Salinas Valley Produce Accused In New E. coli Suit
A Seattle law firm has filed a lawsuit against a Washington produce company and leveled new E. coli accusations at Salinas growers and shippers Thursday.
Lawyers said their client, a college student in Tacoma, Wash., got E. coli in May by eating a salad in her college cafeteria.
The food supplier said the lettuce was from the Salinas Valley.
Previous E. coli outbreaks that spread across the country were linked back to the Salinas Valley in 2006.
Lawyers for the case said the previous outbreaks are not the only reasons they suspect Salinas of supplying tainted lettuce.
"It is hard evidence," said Drew Falkenstein, a lawyer for the student, Heather Whybrew. "It is evidence in the outbreak investigation that led us to that conclusion."

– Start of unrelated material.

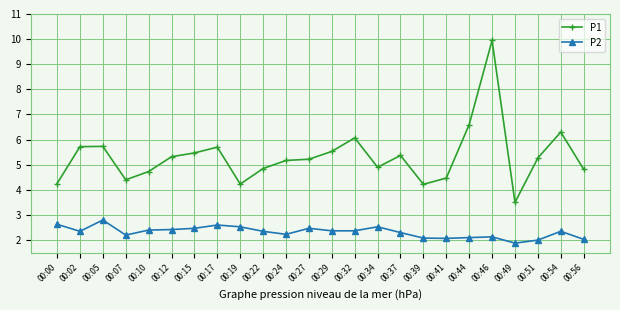

Is this an area chart (filled region under the line)?

No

Falkenstein said federal and state health officials have linked Romaine letter, possibly grown in the Salinas Valley, to the E. coli outbreak that sickened 10 people in May.
Whybrew spent 20 days in the hospital after being sickened by the tainted produce. She experienced pneumonia, blood clots and kidney problems.
Falkenstein refused to name the farms suspected of delivering the tainted produce.
"We do have suspicions," Falkenstain said. "At this point, I'd just like to wait until we have more concrete information."
Dennis Donohue, the chairman for the Grower-Shipper Association, said Whybrew ate her meals in a cafeteria, meaning E. coli could have worked its way into the food in other ways.
"There's so many variables with these types of incidents," Donohue said. "Who was the handler, what did the cold chain management look like in this scenario."
Falkenstein said he wants compensation for his client and change in the produce industry.
Donohue said the changes Falkenstein is asking for are being addressed and there has been no direct link between E. coli and the Salinas Valley in this case.
"We'll be quick to cooperate as an industry, as a valley and as trade groups, but we'll be equally quick to say, as we've seen in the recent weeks and months past, there have been a lot of false alarms," Donohue said.